D loves to travel too and luckily our interests coincide. We both like visiting historical sites and dig good architecture and good food. So being on my own did not mean doing stuff I would have never done otherwise. Except for the one evening when I wandered in and out of bookstores on Istikal Street, avidly browsing the collections and chatting with the locals to find out what they read.

However, travelling solo makes you talk to people around you. I had never travelled for such a long period by myself and it was clear that I had to talk to strangers if I wanted any kind of social interaction.

The first day, I tentatively chatted with an elderly and dignified looking Pakistani couple. Someone from Pakistan’s bureaucratic circles on the way back home after a conference at the UN. True to South Asian form, the sweet lady ‘adopted’ me within 15 minutes of meeting and showed it through little touches like discreetly checking if I was back on the bus after a stop.
The next day, I found out that the only other person by himself on that day’s tour was a Chilean MBA student who was on his way home after an exchange programme at my B-School. I was amazed by how small a world it was!

Gradually I began to chat with everyone.

A couple of Singaporean women my age, turned out to be great fun, sharing my sense of humour. I have since continued a FB friendship with them. I had interesting conversations with an alert 80 year old American lady of Ukranian origin, who was travelling with her talkative daughter. Also with another 80 year old Canadian man, travelling with his extremely talktative 60+ wife. I envied them all their energy and health (touch wood).

I spoke to a bunch of Aussies and Kiwis, just starting their first jobs and was impressed to see what a clear view they had of life. I spoke to Belgian women who politely asked how I managed to travel alone and who turned out to be extremely well travelled themselves. A South African couple who held hands and laughed together after nearly 15 years of marriage. A yuppy-looking Californian who had quit his job to travel. A Canadian of Indian origin contemplating whether to sell off his ancestral property in Goa and showing me how far from home you get when you are a third generation immigrant. And of course, all sorts of Turkish people.

The more I spoke, the more I discovered how similar we were, and then how different we were. One thing did strike me though. My conversations revolved around work, travel, areas of interest, politics and so on. No one asked me if I was married or how many kids I had. Which would have been the main topic in conversations with your average stranger in India (the other option of discussing cricket is out since I don’t follow the game)

Staying Connected

The end of each day found me tired and I was in no mood to hear strangers tell me new stuff. I needed to unwind, chat with D, digest the information I had received and drop a mail describing my day and read up on what was on offer the next day. In other words, I finally found out why Steve Jobs is such a God for having got the IPad into our lives. (As these things turned out, Jobs passed away just when I was discovering my IPad)

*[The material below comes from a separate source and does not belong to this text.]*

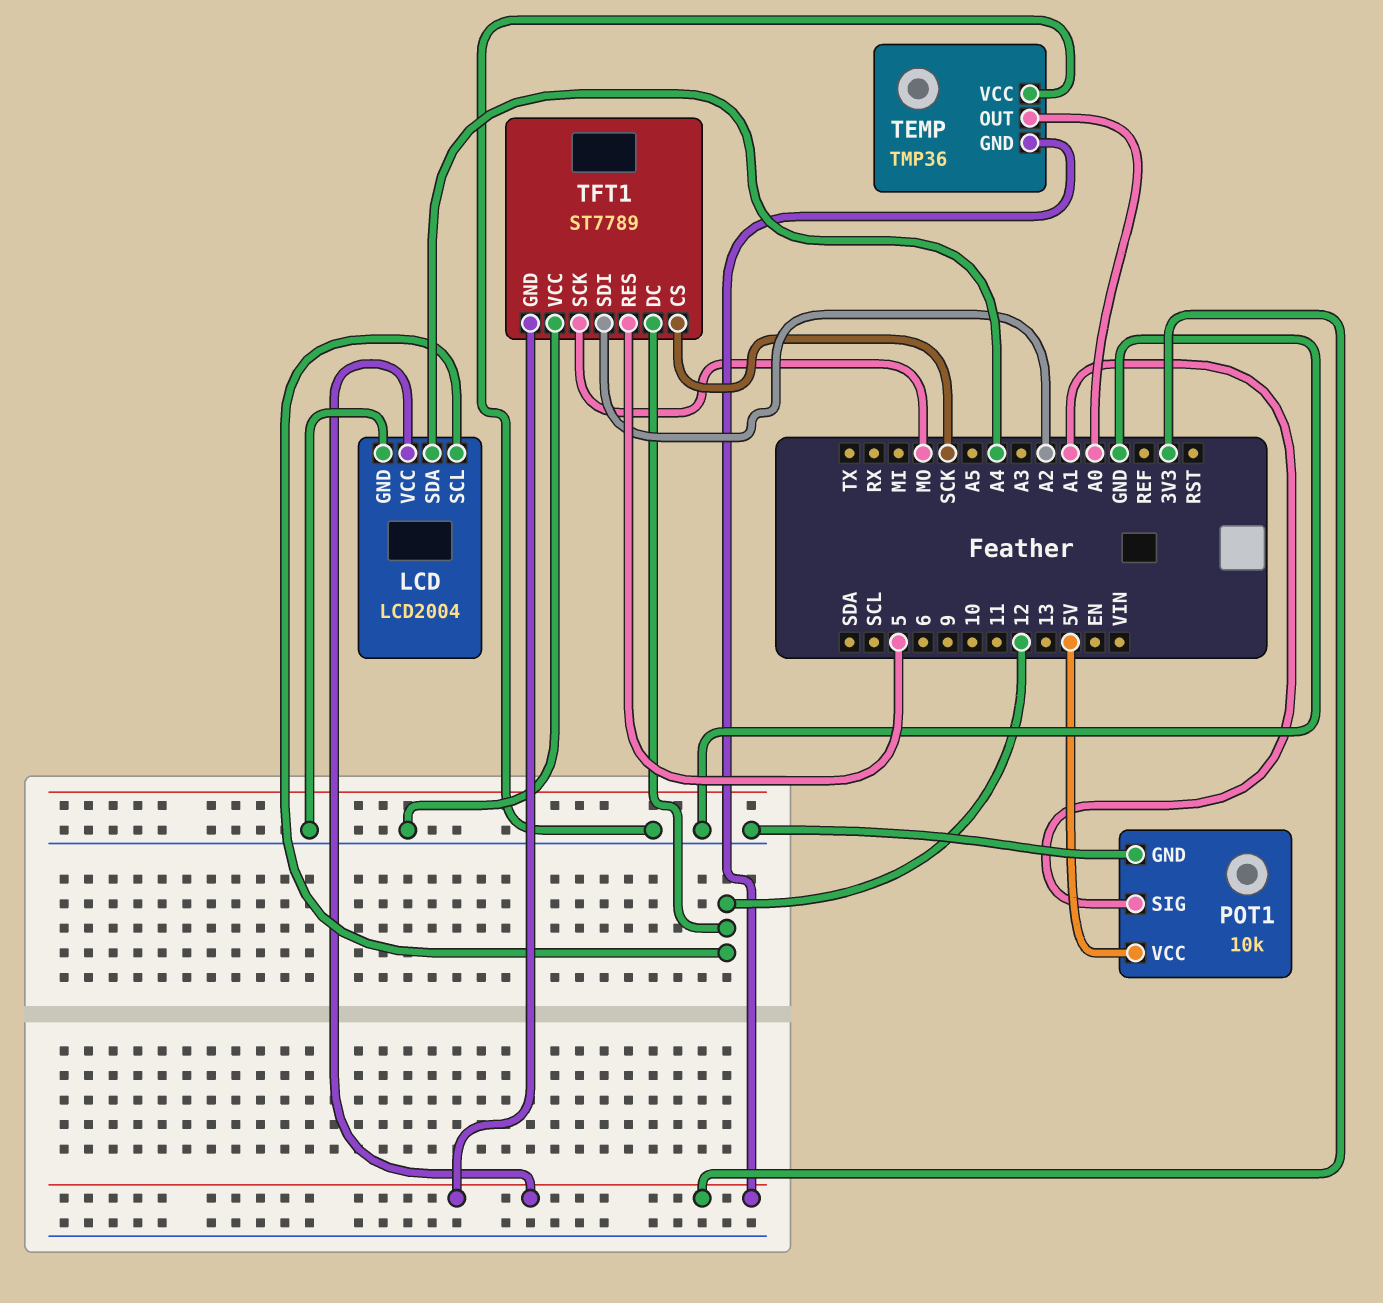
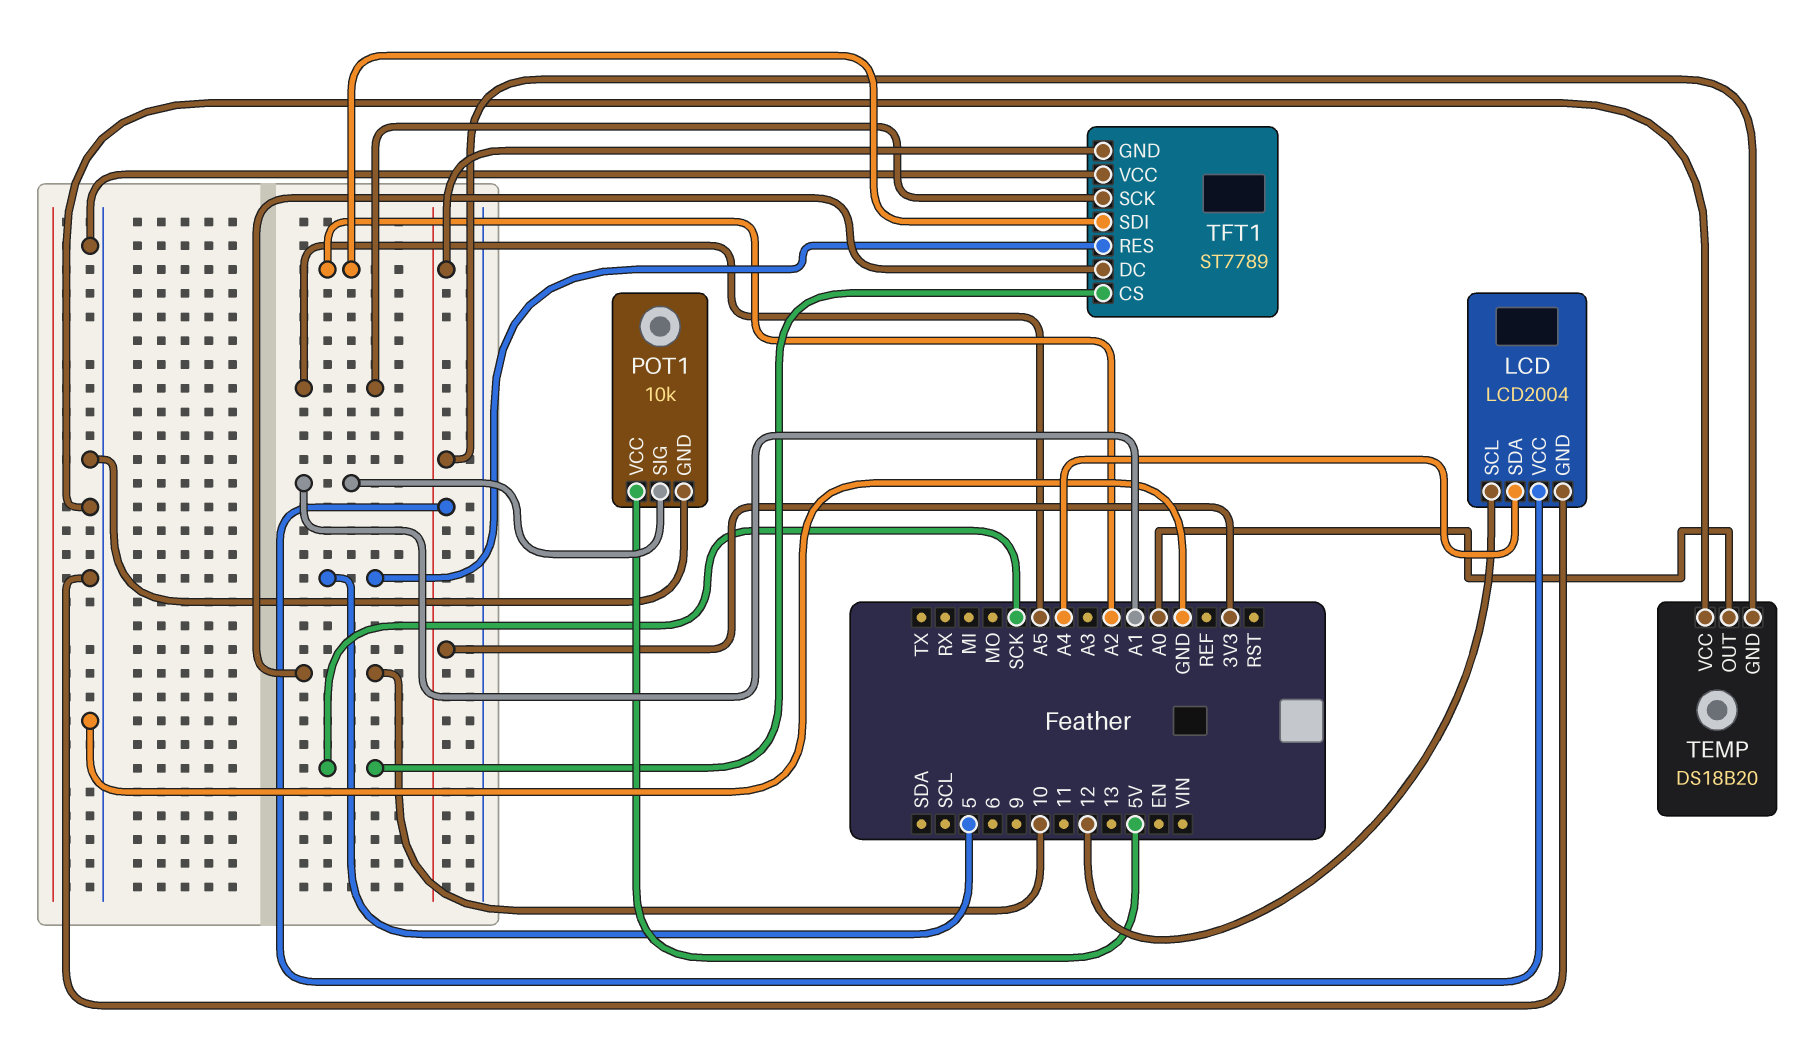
TEMP: TMP36 -> DS18B20
TFT1 pin DC: 12 -> 10
TFT1 pin SCK: MO -> A5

D and I had long chats everyday without spending any money. That probably made travelling alone easier. As much fun as it is to chat with strangers the whole day, it was even more fun to describe my day to D.

I also researched on the net, mailed my parents, sincerely read the pdf copy of Lonely Planet which I had downloaded, watched a chick flick on a homesick day and began to read a book.

Would I do it alone again?

Probably yes. The trip was reminder that I need to travel to just energize myself. So while travelling with company is my first choice, travelling alone ranks over staying at home and watching TV.

I would pick a place where no one looks askance at a woman travelling alone and where strangers can provide decent conversation.

I am not sure if I can travel totally alone, without even the fig leaf of a group tour. But it would be an interesting experiment to try some day.